[EXERCISE PROMPT] For the entries below, the result should be an exact transcription of the lines from the one with "included in auto-editor." up to and including the one with "use 20w29b instead.", and only those.

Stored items
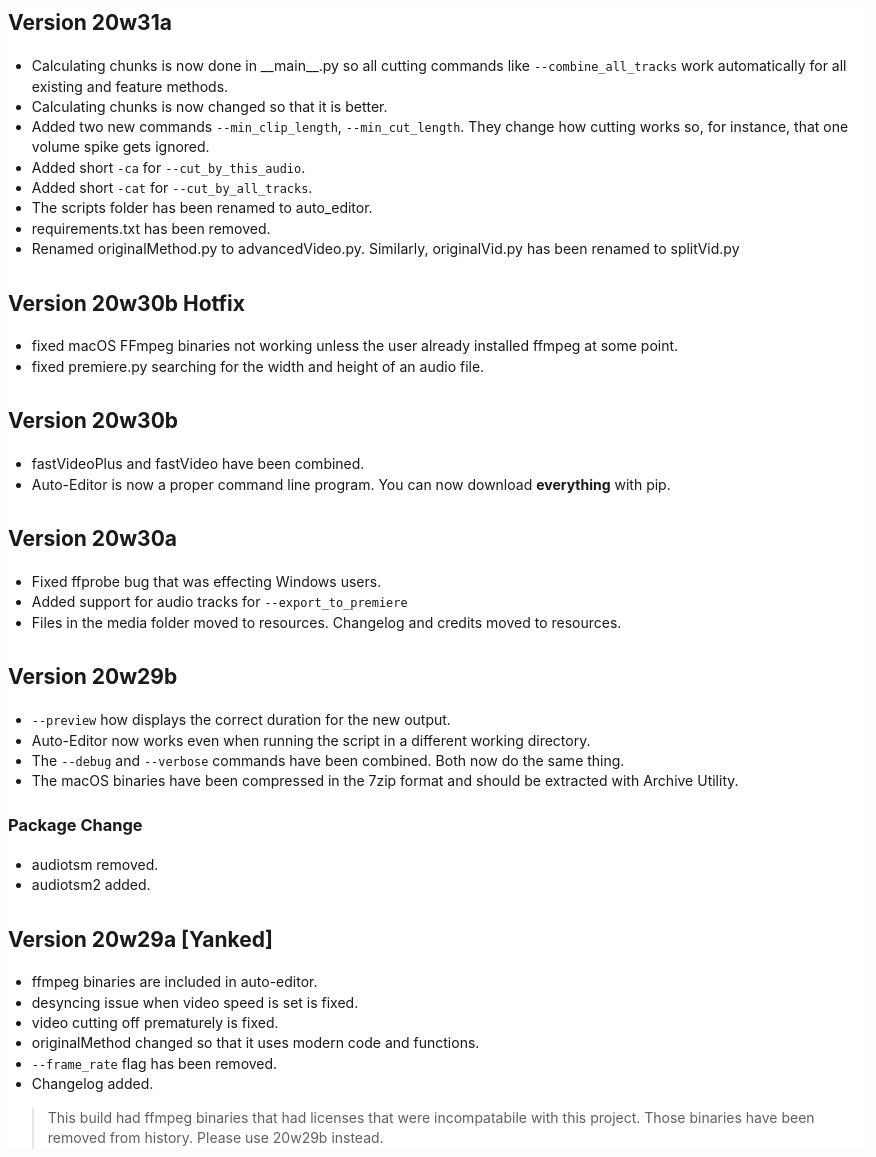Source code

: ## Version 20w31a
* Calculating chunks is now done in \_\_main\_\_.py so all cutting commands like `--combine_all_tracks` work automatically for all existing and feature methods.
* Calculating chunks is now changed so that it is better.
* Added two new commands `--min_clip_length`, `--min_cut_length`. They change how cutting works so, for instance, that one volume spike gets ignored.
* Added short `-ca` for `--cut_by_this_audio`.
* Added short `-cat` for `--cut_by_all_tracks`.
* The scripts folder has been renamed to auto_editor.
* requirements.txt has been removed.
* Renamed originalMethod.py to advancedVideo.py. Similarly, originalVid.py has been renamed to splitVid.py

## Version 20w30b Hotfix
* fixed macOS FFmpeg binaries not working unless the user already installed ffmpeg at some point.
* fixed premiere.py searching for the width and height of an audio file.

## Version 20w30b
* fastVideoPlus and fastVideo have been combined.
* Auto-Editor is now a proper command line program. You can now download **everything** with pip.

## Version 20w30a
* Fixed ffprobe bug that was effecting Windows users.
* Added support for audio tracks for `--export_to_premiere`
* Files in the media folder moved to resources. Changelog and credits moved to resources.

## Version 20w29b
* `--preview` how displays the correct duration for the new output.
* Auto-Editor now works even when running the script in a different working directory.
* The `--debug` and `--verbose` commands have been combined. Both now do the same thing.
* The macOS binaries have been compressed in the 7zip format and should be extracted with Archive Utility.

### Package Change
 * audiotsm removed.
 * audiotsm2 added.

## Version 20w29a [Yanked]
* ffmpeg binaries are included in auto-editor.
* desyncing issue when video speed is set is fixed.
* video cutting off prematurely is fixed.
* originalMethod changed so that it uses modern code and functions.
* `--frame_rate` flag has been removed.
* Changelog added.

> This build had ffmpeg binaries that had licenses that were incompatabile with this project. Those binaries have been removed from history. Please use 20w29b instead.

--

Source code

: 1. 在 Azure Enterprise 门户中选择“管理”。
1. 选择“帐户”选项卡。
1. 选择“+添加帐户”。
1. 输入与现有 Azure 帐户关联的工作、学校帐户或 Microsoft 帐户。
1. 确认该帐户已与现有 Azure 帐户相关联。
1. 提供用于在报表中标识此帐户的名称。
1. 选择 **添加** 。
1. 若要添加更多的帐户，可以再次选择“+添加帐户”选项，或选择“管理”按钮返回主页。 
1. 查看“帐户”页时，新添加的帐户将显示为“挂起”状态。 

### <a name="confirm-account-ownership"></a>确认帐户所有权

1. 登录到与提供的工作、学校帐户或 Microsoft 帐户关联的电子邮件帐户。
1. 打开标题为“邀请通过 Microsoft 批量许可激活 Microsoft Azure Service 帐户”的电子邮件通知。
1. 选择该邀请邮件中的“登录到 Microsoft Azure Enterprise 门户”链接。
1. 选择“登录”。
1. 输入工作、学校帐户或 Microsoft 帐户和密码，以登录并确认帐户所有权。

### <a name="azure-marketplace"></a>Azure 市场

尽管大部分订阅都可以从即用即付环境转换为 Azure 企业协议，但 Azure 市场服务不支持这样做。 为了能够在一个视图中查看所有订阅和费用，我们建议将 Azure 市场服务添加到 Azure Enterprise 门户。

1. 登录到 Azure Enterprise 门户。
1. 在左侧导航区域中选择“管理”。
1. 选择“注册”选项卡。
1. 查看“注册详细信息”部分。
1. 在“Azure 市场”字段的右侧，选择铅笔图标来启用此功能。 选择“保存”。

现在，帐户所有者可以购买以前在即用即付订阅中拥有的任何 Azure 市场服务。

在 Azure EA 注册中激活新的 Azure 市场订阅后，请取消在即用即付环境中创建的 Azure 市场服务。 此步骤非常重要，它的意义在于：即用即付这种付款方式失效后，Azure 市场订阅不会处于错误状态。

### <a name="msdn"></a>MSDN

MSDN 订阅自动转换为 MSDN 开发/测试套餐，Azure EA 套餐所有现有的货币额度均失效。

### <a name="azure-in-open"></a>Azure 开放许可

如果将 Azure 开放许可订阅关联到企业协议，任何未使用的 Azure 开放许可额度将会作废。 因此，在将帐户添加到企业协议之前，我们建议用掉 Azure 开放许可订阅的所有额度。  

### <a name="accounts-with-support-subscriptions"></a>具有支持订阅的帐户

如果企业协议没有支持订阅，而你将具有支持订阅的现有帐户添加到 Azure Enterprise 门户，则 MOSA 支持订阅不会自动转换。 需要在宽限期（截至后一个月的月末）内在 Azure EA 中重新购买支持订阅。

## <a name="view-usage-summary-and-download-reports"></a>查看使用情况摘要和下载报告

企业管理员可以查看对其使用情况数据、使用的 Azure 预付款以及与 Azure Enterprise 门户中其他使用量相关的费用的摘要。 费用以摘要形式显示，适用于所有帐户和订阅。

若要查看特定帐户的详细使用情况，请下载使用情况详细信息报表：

[RESULT OF THE EXERCISE]
* ffmpeg binaries are included in auto-editor.
* desyncing issue when video speed is set is fixed.
* video cutting off prematurely is fixed.
* originalMethod changed so that it uses modern code and functions.
* `--frame_rate` flag has been removed.
* Changelog added.

> This build had ffmpeg binaries that had licenses that were incompatabile with this project. Those binaries have been removed from history. Please use 20w29b instead.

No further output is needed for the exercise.